La perspective de parvenir à une solution
pacifique et démocratique à la question kurde en Turquie est menacée.
La
violence s'intensifie et pose un risque grave pour la stabilité de la
Turquie et de la région. On sait à quel point le combat des Kurdes tant
en Syrie qu'en Irak représente un espoir pour ceux qui recherchent une
solution démocratique, laïque, écologiste et féministe pour la région
dans son ensemble.
La résistance kurde à Kobanê, marquée en particulier par
l'implication des femmes, en est un exemple, auquel s'ajoutent le
sauvetage de dizaines de milliers de Yézidis à Sinjar ou la défense des
minorités dans la région.
Ainsi, face à Daech, les Kurdes ont systématiquement été le fer de
lance d'une lutte déterminée et un soutien à toutes les forces locales
et internationales y contribuant. Nul ne peut ignorer le rôle en la
matière du PKK et des organisations kurdes syriennes.
La Turquie fait aujourd'hui face à une flambée de violences qui
éloigne toute idée de processus de paix et risque d'affaiblir la lutte
contre Daech.
D'ores et déjà, l'Union européenne par la voix de sa Haute Représentante mais aussi le Conseil européen, l'ONU et les Etats-Unis ont lancé des appels à la paix en Turquie.

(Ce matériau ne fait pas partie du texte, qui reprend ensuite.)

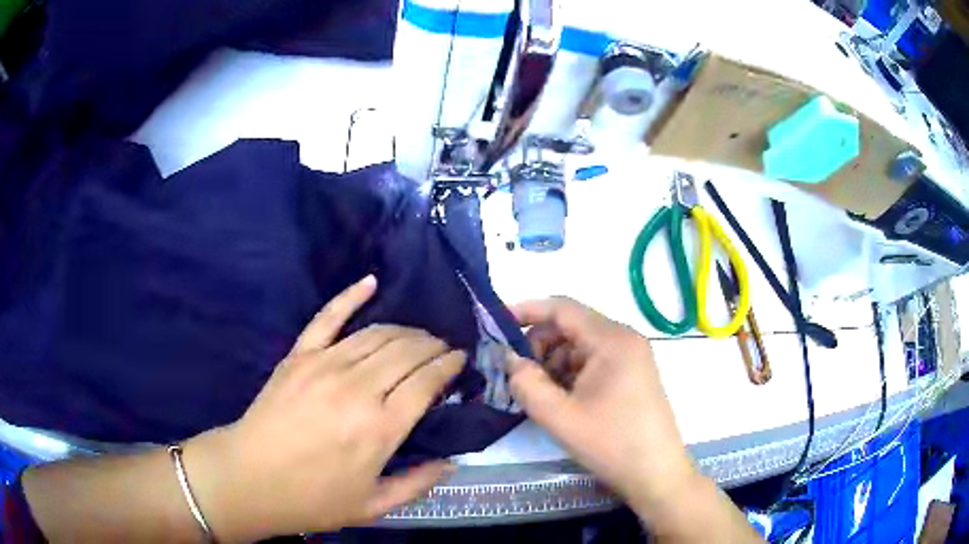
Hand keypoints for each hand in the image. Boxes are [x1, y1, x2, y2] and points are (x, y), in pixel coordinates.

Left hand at [183, 276, 464, 541]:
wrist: (250, 478)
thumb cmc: (313, 499)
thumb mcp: (373, 506)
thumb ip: (418, 484)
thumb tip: (452, 461)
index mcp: (381, 428)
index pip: (428, 381)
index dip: (450, 365)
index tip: (461, 360)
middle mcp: (358, 388)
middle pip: (408, 351)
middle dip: (433, 345)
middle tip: (444, 349)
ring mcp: (325, 365)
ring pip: (377, 333)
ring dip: (406, 330)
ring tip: (419, 335)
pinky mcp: (299, 356)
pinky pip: (328, 317)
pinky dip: (351, 296)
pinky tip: (370, 282)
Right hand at [505, 297, 697, 520]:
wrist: (655, 474)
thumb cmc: (611, 443)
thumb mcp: (560, 417)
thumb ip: (527, 384)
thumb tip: (510, 359)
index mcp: (612, 340)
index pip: (562, 308)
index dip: (527, 311)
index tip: (497, 324)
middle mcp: (624, 339)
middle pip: (571, 326)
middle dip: (539, 344)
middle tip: (516, 372)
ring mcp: (631, 357)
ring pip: (580, 345)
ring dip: (553, 362)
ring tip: (537, 392)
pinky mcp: (631, 374)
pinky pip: (593, 361)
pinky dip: (570, 373)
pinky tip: (559, 398)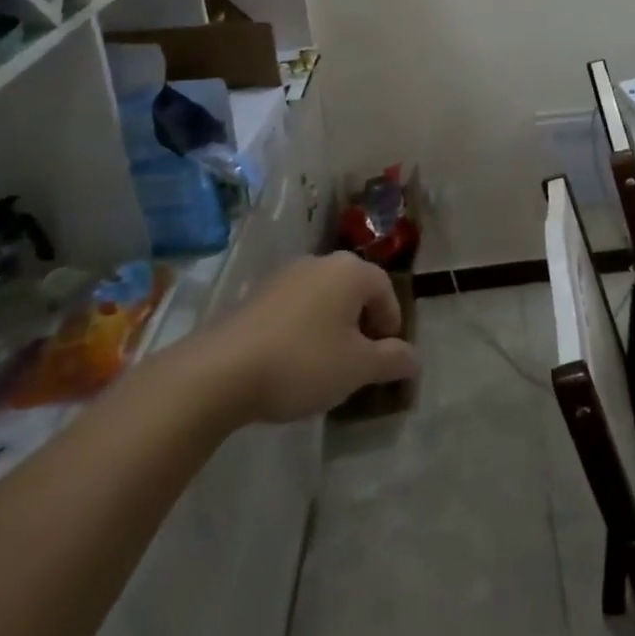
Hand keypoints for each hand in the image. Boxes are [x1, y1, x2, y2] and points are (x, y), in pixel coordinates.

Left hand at [183, 253, 417, 424]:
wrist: (219, 372)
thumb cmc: (302, 363)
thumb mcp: (357, 368)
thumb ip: (392, 360)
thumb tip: (415, 359)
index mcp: (351, 271)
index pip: (386, 291)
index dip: (391, 325)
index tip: (383, 360)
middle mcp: (321, 263)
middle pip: (354, 292)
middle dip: (361, 326)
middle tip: (357, 363)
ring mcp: (285, 276)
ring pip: (324, 300)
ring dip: (331, 328)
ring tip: (324, 367)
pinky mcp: (255, 296)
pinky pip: (294, 309)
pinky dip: (302, 330)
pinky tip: (290, 363)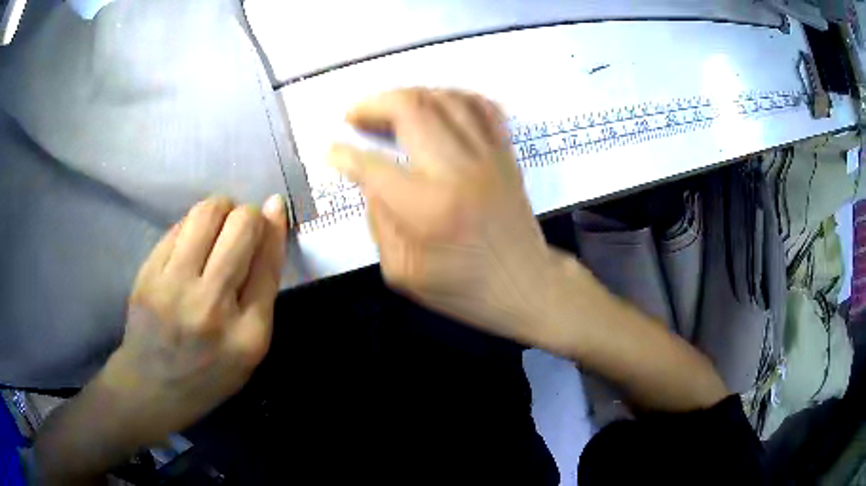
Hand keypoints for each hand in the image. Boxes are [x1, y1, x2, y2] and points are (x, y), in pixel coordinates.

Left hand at [98, 195, 286, 444]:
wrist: (152, 387)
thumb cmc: (209, 373)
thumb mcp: (249, 346)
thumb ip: (263, 290)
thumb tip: (271, 220)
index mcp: (248, 334)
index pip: (269, 260)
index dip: (275, 226)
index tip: (275, 207)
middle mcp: (211, 306)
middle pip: (241, 226)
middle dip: (248, 215)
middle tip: (241, 227)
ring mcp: (174, 288)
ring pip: (207, 212)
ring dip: (220, 208)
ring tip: (217, 226)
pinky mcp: (148, 274)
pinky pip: (179, 225)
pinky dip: (192, 225)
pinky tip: (191, 244)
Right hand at [329, 89, 568, 349]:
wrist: (526, 284)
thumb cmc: (465, 288)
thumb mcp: (404, 272)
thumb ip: (379, 222)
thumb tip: (370, 180)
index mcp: (427, 208)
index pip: (372, 165)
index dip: (343, 154)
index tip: (332, 151)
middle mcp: (457, 169)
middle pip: (411, 108)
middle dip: (373, 104)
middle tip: (354, 115)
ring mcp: (487, 155)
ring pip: (444, 97)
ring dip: (408, 94)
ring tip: (388, 108)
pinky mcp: (505, 152)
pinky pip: (480, 105)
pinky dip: (452, 96)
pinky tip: (435, 105)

D'ores et déjà, l'Union européenne par la voix de sa Haute Représentante mais aussi le Conseil européen, l'ONU et les Etats-Unis ont lancé des appels à la paix en Turquie.
Mais le gouvernement turc continue d'utiliser le fait que le PKK
figure sur la liste des organisations terroristes comme une excuse pour
affirmer : "Nous ne pouvons pas rencontrer une organisation terroriste et négocier".
L'inscription du PKK sur cette liste s'oppose donc à l'instauration de
la paix, du dialogue et des négociations, renforce ceux qui souhaitent
la guerre en Turquie et affaiblit ceux qui veulent la paix.
Ce ne sont pas les seuls effets négatifs de la proscription du PKK.
Il facilite, au nom de la lutte contre le terrorisme, les violations des
droits de l'Homme, permet la restriction des libertés de pensée et de
la presse. En conséquence de cette interdiction, des milliers de
personnes et en particulier les médias en Turquie sont menacés à la fois
en interne et en externe.
C'est en raison de ces développements dangereux que l'inscription du PKK sur cette liste doit être réexaminée d'urgence.
Nous, soussignés parlementaires, demandons au Conseil de l'Union européenne que cette liste soit révisée et que le PKK soit retiré de la liste des organisations terroristes de l'UE.